De directe aanleiding voor opname is doorgaans een geleidelijke verslechtering van de gezondheid. Vier op de vijf bewoners heeft (zeer) ernstige lichamelijke beperkingen. Bijna alle bewoners hebben meer dan twee chronische aandoeningen. Problemen met de slaap en pijnklachten komen relatief vaak voor. Bijna driekwart van de verpleeg- en verzorgingshuisbewoners heeft geheugenklachten, en vier op de tien bewoners heeft dementie.

Twee derde van de bewoners krijgt wekelijks bezoek

Ongeveer een op de zeven bewoners krijgt zelden of nooit visite. De meeste ouderen gaan ook zelf niet meer bij anderen op bezoek; ruim twee derde doet dit zelden of nooit. Bijna 80% van de ouderen die in een verpleeg- of verzorgingshuis wonen heeft kinderen en kleinkinderen, die meestal eens per week op visite komen.
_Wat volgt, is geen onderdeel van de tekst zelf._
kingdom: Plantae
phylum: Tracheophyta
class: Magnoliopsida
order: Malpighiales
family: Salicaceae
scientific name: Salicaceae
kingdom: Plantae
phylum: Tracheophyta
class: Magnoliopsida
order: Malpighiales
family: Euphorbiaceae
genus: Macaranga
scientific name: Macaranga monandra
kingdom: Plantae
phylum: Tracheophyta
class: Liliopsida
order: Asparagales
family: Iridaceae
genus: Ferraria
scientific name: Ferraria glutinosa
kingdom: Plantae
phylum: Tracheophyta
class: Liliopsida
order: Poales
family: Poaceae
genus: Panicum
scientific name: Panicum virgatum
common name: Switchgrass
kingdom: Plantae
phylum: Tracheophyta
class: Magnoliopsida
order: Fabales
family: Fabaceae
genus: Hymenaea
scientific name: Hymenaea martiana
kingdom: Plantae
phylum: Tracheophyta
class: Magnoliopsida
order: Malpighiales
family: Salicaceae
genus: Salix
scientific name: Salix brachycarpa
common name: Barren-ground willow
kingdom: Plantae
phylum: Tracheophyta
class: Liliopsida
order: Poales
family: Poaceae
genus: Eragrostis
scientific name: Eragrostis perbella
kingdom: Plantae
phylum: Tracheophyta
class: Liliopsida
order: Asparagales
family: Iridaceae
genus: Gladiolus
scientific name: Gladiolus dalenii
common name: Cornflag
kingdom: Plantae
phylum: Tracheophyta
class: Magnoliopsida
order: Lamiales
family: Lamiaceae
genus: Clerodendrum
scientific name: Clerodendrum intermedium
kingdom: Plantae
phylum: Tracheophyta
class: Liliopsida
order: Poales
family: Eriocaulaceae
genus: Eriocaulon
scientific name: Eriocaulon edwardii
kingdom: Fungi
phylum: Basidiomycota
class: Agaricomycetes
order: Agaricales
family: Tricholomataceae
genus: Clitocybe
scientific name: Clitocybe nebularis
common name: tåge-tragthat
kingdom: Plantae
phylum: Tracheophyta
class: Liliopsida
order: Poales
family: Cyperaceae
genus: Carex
Overige familieleden, vrienden en goede kennissen komen minder vaak op bezoek. Net als de meeste bewoners zelf, is een deel van hun familieleden, vrienden en kennissen hoogbejaard, of kampt met ernstige gezondheidsproblemen, waardoor het moeilijk is om op bezoek te gaan.

Meeste bewoners krijgen hulp

Driekwart van de verpleeg- en verzorgingshuisbewoners ontvangt naast de zorgverlening van het personeel in de instelling ook hulp van een van hun familieleden. Meestal is dat dan van één van de kinderen die vaak wekelijks helpt met de administratie, het vervoer, de boodschappen of de was. Vier op de tien bewoners ontvangt hulp van vrijwilligers. Hulp van vrienden komt minder vaak voor.

Vrijwilligers helpen vaak tijdens de uitstapjes en dagelijks tijdens de eetmomenten. Ook de hulp van vrienden wordt vooral tijdens uitstapjes geboden, maar deze hulp is vaak maandelijks of sporadisch.